- Texte source -

┏━━

Entre mémoire et espoir
1994. Un million de morts. Mémorial de Murambi, quarante cinq mille morts en deux jours. Là-bas, face aux corps exposés, ma tête se vide, refuse d’accepter. ….
Je prends mon appareil et photographie les visages souriants des travailleurs qui refont les trottoirs du Mémorial…
En avril 2004, dix ans après le génocide, j’accompagne la tournée du spectacle, « RWANDA 94 » au Rwanda.
Rencontres furtives, regards croisés, mains serrées, sourires fragiles.
Je photographie ce que je vois: un peuple jeune, ouvert, fier de son pays et conscient de sa beauté. Un peuple en quête de reconnaissance, de vérité, d’avenir. Un peuple qui a peur…
Chaque personne croisée ici a vécu ce génocide, de près ou de loin, dans un camp ou dans l’autre. Je ne sais pas toujours qui je photographie. Je photographie des rwandais, au Rwanda, dans un magnifique petit pays oublié du monde.

┗━━

- Listing fourni -
┏━━

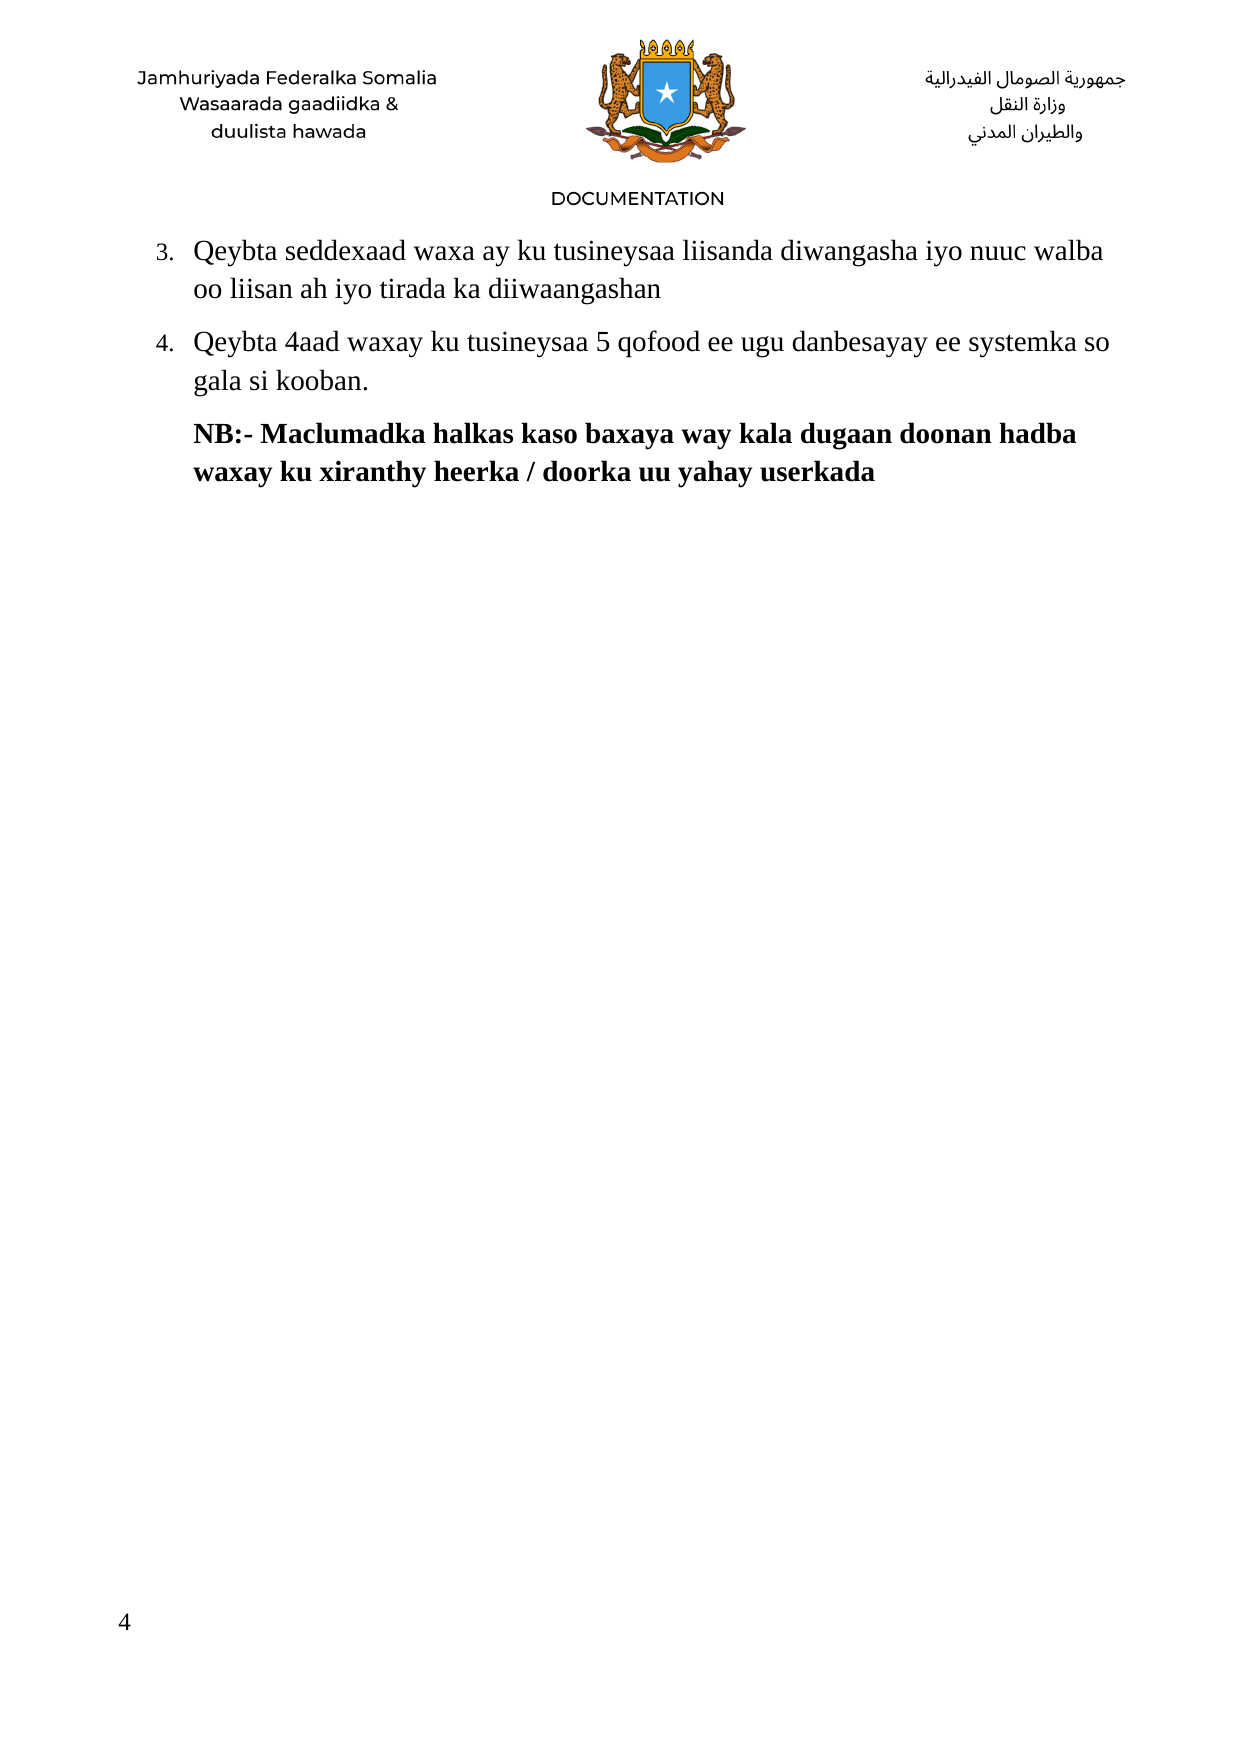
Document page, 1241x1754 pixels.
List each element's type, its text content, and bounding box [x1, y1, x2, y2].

list Qeybta seddexaad waxa ay ku tusineysaa liisanda diwangasha iyo nuuc walba oo liisan ah iyo tirada ka diiwaangashan [156, 228, 1122, 305]
list Qeybta 4aad waxay ku tusineysaa 5 qofood ee ugu danbesayay ee systemka so gala si kooban. [156, 324, 1122, 396]
picture [118, 19, 1157, 228]
list NB:- Maclumadka halkas kaso baxaya way kala dugaan doonan hadba waxay ku xiranthy heerka / doorka uu yahay userkada [156, 416, 1122, 488]
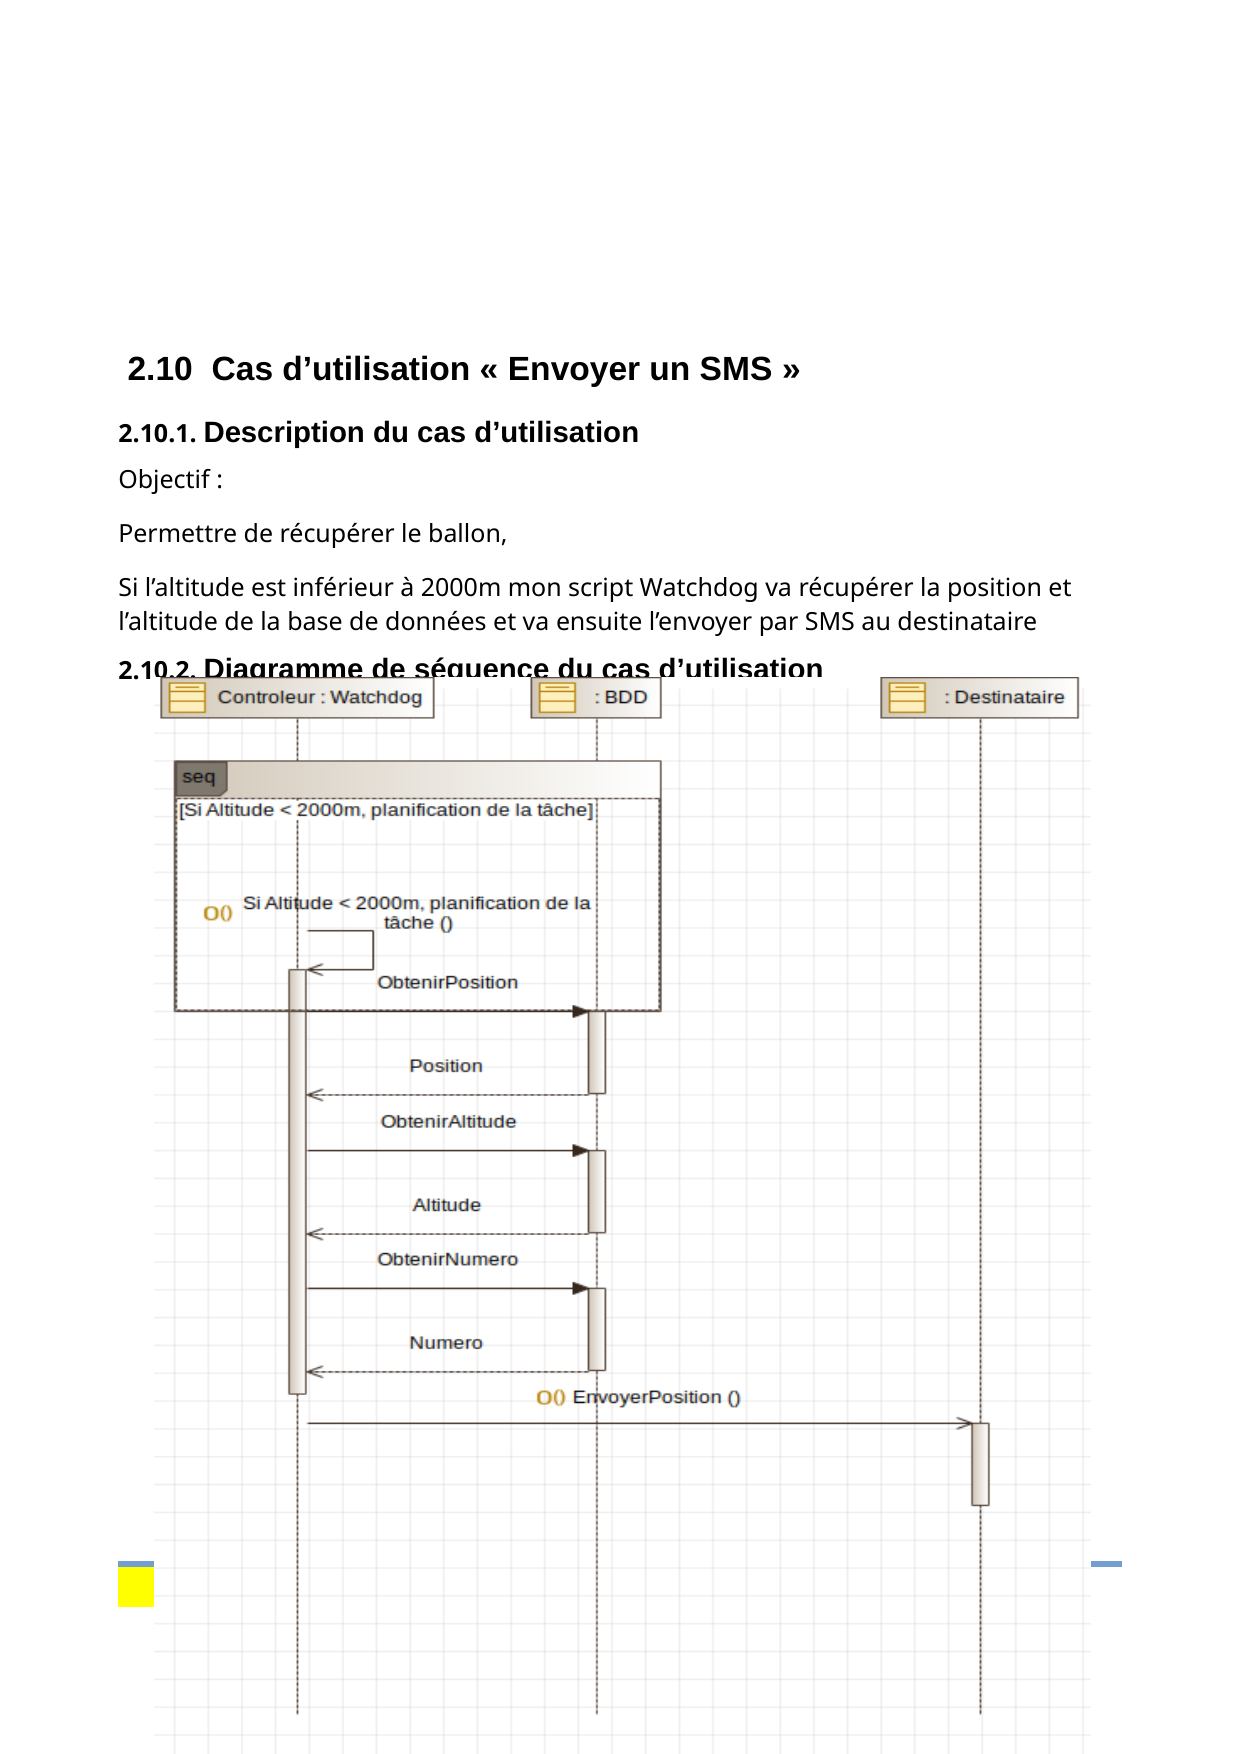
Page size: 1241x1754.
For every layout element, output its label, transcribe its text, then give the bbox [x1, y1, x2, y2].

subtitle Diagramme de séquence du cas d’utilisation [118, 652, 1122, 687]
text Objectif : [118, 462, 1122, 496]
text Si l’altitude est inférieur à 2000m mon script Watchdog va récupérer la position et l’altitude de la base de données et va ensuite l’envoyer par SMS au destinataire [118, 569, 1122, 638]
subtitle Cas d’utilisation « Envoyer un SMS » [118, 349, 1122, 388]
text Permettre de récupérer le ballon, [118, 516, 1122, 550]
subtitle Description du cas d’utilisation [118, 415, 1122, 449]
picture [154, 677, 1091, 1754]
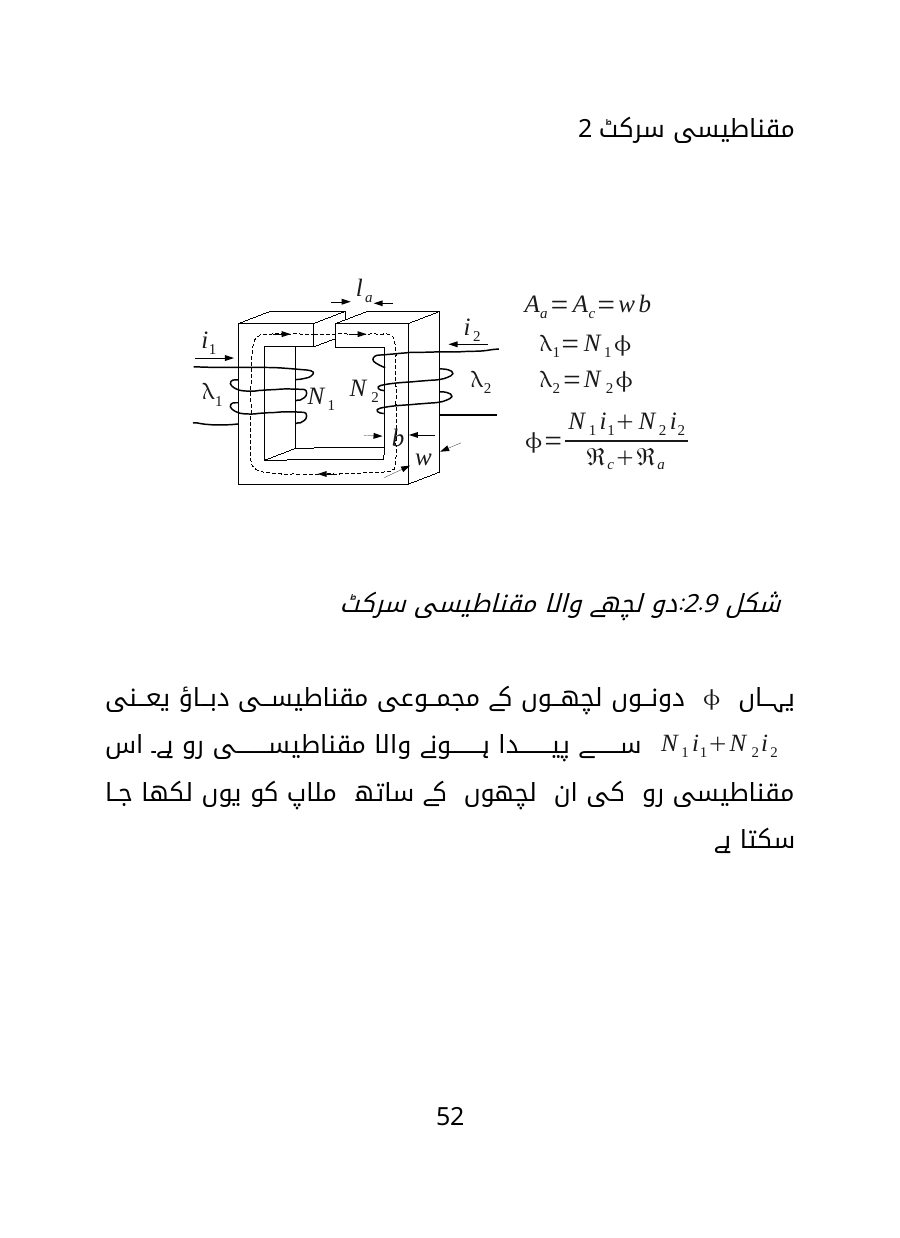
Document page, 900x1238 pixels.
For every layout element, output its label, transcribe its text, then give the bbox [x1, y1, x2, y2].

┗━━

D'après le texte, à quelle date la tournée du spectacle « RWANDA 94 » a-t-elle eu lieu au Rwanda ? Le listing n'a aucun lien avec le texte.

- Réponse attendue -
En avril 2004, dix ans après le génocide.